Jak wykonać zadanie: Skopiuj wiernie wiersze danych: zacznij od samego początku danych i skończ po wierszu zawierającym „Usta bardzo szybko”, włącznie z nim.

********

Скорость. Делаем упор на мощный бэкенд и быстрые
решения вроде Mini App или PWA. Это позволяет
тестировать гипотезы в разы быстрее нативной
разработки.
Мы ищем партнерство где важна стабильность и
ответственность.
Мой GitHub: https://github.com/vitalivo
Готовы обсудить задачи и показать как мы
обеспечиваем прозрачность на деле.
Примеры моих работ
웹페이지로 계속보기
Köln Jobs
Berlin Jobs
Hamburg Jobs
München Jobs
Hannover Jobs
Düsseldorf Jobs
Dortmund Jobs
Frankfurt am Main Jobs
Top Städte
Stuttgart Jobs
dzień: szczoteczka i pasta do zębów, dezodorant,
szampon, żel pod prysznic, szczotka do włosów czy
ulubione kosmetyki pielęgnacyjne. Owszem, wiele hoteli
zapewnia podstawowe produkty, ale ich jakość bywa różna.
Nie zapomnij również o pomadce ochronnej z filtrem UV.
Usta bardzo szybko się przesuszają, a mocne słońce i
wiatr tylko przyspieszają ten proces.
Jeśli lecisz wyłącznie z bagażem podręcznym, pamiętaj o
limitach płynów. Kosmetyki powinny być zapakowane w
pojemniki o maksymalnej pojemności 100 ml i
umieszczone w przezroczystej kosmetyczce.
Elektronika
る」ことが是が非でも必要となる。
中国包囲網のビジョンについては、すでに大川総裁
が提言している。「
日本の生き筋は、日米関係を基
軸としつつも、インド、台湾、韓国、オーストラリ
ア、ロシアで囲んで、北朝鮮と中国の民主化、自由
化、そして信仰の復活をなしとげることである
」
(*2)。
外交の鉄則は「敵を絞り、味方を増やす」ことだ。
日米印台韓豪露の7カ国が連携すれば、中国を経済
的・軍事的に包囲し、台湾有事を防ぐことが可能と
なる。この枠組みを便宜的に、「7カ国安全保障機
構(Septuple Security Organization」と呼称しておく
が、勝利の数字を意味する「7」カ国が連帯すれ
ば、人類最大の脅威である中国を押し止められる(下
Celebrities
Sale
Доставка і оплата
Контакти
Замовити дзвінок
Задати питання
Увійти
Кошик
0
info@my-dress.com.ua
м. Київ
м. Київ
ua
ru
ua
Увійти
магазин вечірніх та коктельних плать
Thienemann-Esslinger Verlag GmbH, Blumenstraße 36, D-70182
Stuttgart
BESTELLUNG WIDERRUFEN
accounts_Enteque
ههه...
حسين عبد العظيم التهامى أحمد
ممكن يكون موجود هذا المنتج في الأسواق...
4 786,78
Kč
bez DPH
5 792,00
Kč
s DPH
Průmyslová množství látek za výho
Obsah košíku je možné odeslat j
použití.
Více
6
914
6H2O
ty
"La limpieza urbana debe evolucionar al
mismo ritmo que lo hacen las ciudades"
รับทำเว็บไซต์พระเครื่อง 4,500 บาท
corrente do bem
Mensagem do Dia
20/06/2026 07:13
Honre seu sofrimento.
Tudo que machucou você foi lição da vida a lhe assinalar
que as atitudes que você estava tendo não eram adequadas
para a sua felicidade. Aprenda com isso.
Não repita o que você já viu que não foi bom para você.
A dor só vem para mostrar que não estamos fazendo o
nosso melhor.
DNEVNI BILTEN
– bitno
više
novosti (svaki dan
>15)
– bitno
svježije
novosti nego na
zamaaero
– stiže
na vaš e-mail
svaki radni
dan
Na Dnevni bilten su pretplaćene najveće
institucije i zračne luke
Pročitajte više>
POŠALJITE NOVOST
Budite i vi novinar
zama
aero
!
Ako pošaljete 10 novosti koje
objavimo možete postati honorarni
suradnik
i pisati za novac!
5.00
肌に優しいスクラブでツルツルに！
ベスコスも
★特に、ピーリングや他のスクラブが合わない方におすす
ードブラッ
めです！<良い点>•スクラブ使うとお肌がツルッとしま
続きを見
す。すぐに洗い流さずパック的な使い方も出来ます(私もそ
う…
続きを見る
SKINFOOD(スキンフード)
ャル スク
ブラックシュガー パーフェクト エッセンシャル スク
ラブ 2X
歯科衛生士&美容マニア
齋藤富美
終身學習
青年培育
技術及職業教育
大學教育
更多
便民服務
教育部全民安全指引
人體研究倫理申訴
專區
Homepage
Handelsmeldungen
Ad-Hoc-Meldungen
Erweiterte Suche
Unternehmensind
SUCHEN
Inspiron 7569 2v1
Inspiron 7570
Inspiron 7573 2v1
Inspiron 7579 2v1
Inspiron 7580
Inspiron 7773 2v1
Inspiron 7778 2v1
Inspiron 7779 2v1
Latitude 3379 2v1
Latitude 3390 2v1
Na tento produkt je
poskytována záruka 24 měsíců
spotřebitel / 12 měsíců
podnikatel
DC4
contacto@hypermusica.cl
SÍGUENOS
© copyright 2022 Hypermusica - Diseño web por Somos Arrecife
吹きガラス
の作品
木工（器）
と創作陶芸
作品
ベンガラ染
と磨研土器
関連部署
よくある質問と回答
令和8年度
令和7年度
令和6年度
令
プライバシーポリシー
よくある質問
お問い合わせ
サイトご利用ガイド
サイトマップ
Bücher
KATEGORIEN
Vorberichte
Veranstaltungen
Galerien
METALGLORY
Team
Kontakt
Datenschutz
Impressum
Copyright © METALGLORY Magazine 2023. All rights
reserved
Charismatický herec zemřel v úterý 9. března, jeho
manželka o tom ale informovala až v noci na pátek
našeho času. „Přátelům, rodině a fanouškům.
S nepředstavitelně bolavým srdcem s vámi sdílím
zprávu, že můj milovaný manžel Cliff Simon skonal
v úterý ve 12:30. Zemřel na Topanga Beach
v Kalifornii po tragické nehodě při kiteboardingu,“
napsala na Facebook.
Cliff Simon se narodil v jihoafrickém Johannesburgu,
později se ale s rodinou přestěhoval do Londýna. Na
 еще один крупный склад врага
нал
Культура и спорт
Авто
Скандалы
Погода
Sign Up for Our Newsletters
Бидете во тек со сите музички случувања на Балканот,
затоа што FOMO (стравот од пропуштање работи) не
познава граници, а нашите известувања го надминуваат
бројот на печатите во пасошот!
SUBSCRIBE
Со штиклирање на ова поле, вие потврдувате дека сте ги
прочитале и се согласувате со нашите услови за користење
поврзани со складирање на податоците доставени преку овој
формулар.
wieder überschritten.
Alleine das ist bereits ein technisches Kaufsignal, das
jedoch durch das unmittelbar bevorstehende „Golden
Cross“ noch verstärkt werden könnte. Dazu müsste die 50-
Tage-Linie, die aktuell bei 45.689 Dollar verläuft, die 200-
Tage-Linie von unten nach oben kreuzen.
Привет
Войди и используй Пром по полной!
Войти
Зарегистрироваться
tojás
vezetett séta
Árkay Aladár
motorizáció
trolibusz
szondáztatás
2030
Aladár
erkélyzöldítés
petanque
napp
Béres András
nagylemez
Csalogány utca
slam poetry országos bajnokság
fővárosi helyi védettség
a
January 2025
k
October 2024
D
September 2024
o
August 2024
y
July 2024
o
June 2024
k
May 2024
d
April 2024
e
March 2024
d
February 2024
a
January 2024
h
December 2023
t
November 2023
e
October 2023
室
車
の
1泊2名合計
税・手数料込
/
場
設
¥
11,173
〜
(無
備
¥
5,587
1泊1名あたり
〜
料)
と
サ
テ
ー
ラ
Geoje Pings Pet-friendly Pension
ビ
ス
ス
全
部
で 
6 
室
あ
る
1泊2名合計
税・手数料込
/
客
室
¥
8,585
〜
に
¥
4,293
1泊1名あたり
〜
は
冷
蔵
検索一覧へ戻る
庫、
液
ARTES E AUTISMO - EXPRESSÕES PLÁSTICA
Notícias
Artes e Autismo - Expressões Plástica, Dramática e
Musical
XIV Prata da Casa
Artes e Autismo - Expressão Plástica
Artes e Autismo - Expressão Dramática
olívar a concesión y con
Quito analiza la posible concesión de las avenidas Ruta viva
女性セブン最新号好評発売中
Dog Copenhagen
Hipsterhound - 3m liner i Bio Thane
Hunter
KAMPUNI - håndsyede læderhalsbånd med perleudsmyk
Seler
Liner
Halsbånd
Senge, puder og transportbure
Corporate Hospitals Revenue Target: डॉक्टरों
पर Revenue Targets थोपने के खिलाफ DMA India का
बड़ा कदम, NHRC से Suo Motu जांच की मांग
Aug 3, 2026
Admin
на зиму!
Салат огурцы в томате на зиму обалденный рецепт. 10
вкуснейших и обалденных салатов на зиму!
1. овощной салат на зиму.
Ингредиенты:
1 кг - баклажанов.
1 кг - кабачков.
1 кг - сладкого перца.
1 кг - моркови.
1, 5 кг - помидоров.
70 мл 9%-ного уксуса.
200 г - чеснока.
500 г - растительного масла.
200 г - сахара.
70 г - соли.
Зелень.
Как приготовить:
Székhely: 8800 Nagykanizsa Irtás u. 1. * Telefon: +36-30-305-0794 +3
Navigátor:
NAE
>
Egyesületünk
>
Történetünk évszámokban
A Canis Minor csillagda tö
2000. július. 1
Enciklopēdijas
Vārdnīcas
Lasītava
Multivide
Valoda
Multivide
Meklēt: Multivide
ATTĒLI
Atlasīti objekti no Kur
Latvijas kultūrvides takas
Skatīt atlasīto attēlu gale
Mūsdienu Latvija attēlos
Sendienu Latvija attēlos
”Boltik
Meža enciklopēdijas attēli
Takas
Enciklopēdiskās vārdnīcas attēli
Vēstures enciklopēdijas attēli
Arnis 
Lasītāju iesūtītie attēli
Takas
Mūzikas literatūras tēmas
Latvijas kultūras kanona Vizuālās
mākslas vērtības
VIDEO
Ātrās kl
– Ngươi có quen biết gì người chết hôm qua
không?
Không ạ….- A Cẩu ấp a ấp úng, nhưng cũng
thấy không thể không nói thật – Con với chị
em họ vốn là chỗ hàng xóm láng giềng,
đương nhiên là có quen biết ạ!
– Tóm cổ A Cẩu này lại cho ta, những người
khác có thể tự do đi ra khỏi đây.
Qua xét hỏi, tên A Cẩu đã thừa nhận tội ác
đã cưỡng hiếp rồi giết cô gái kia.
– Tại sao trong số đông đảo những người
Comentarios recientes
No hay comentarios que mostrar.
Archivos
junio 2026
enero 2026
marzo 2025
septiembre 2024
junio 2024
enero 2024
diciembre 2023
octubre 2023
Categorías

********

Pole odpowiedzi:
Скорость. Делаем упор на мощный бэкенд и быстрые
решения вроде Mini App или PWA. Это позволяет
тестировать гипотезы в разы быстрее нативной
разработки.
Мы ищем партнерство где важна стабильность и
ответственность.
Мой GitHub: https://github.com/vitalivo
Готовы обсудить задачи и показать как мы
обеспечиваем прозрачность на деле.
Примеры моих работ
웹페이지로 계속보기
Köln Jobs
Berlin Jobs
Hamburg Jobs
München Jobs
Hannover Jobs
Düsseldorf Jobs
Dortmund Jobs
Frankfurt am Main Jobs
Top Städte
Stuttgart Jobs
dzień: szczoteczka i pasta do zębów, dezodorant,
szampon, żel pod prysznic, szczotka do włosów czy
ulubione kosmetyki pielęgnacyjne. Owszem, wiele hoteli
zapewnia podstawowe produkty, ale ich jakość bywa różna.
Nie zapomnij również o pomadce ochronnej z filtrem UV.
Usta bardzo szybko się przesuszają, a mocne słońce i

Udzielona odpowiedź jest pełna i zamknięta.